RegattaDB shares peak buffer capacity across the entire cluster instead of walling it off per node. A node running a heavy scan can draw on buffer capacity sitting idle elsewhere in the cluster rather than evicting the transactional cache it's sitting next to. The result is sustained utilization around 85 percent, against the 25 percent baseline conventional architectures need as safety margin. In practical terms, that's the difference between needing 40 servers to safely run a mixed workload and running the same workload on 10.

That's not a benchmark trick. It's a direct consequence of not treating memory as a per-node private resource in a workload that was never going to stay confined to one node's access pattern.

Why This Gets Missed

It gets missed because "unified storage" is a diagram you can put on a slide, and "sustained cluster-wide buffer utilization under concurrent mixed load" is not. The first is a satisfying story about where bytes physically sit. The second requires someone to actually run both workloads at once, for long enough, and measure what the hardware was doing the whole time.

Nobody publishes that number by accident.
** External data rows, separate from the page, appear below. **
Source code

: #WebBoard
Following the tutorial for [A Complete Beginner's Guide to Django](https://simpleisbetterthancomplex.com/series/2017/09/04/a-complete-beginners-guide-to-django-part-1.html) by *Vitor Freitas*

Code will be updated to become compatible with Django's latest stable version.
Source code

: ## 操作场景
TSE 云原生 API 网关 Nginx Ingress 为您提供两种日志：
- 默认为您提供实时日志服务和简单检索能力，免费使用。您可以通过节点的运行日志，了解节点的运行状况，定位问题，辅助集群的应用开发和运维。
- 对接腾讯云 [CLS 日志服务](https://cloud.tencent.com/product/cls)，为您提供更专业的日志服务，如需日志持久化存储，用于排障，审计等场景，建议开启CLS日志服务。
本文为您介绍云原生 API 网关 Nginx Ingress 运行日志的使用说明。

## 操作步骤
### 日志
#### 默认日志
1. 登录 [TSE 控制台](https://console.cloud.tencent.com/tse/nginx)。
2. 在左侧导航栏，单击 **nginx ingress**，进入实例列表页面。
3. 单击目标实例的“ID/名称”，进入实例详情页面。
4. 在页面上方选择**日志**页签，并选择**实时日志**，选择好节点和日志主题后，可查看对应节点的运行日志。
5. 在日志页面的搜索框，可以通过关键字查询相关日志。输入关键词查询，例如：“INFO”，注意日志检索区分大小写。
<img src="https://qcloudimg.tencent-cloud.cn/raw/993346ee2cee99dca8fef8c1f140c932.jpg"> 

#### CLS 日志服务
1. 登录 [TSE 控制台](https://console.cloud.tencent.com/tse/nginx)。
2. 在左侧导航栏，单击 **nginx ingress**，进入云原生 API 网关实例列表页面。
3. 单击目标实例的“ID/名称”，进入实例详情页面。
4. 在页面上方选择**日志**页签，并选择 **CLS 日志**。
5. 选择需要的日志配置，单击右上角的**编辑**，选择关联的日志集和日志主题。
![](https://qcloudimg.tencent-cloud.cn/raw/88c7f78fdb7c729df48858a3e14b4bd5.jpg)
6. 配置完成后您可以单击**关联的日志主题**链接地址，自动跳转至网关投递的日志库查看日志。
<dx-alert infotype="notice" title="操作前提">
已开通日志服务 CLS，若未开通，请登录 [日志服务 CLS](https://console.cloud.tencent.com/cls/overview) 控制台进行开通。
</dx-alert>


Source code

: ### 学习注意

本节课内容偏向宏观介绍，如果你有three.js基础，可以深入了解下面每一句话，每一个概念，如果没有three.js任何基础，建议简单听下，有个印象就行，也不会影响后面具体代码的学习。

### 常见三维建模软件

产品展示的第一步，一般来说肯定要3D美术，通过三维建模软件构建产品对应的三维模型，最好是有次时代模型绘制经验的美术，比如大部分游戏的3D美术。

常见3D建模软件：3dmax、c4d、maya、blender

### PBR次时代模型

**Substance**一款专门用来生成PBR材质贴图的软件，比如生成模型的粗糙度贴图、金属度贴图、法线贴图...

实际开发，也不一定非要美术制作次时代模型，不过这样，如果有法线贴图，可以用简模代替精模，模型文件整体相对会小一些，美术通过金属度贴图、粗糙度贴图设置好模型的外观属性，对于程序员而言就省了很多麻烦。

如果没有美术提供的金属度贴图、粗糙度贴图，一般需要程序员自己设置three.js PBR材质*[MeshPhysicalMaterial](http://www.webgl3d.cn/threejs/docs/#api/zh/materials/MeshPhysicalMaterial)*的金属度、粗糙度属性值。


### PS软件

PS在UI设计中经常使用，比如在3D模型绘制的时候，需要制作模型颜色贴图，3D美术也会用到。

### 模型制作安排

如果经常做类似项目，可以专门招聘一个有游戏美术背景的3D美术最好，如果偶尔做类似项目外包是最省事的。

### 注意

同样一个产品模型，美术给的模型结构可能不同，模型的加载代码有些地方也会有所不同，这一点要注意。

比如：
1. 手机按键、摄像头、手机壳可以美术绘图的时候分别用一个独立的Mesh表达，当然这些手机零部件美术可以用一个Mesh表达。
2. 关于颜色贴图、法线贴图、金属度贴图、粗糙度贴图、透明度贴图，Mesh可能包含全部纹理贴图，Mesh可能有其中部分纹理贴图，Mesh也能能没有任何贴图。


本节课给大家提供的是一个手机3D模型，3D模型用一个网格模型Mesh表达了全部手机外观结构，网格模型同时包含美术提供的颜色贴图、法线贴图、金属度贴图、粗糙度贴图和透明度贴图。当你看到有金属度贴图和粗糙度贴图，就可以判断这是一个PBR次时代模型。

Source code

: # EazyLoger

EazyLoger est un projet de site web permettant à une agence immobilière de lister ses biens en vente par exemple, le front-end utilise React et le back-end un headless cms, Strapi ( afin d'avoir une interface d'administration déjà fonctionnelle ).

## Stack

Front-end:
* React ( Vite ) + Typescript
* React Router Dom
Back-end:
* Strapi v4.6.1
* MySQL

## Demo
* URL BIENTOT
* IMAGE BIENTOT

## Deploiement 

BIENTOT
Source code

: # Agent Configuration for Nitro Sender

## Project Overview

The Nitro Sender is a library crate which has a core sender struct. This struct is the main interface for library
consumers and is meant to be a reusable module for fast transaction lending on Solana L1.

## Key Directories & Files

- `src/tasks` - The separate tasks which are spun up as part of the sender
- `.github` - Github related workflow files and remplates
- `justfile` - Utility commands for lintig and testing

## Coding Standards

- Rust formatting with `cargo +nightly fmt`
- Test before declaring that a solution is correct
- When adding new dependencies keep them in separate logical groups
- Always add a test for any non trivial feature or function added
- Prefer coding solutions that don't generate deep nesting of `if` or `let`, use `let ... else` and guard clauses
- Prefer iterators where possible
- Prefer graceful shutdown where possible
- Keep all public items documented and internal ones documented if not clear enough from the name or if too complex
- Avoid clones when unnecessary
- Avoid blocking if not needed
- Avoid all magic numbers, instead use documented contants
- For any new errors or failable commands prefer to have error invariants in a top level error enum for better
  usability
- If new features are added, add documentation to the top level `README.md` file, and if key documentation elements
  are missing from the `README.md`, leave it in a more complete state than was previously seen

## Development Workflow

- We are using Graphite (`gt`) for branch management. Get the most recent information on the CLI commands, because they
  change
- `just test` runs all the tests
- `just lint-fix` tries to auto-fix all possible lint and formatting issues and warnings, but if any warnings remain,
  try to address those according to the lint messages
It's genuinely harder to get right, and it's the number that determines whether "unified" data architecture actually saves you money, or just saves you an ETL job while your infrastructure spend stays exactly where it was.

The Question Worth Asking Instead

Before the storage diagram, ask the operations question: under a realistic mixed workload, at steady state, what percentage of provisioned compute and memory is actually doing useful work? If the honest answer is somewhere in the 20 to 40 percent range, unifying where the data lives hasn't touched the part of the bill that actually matters.

That number is measurable, publishable, and, as far as I can tell, still missing from this conversation.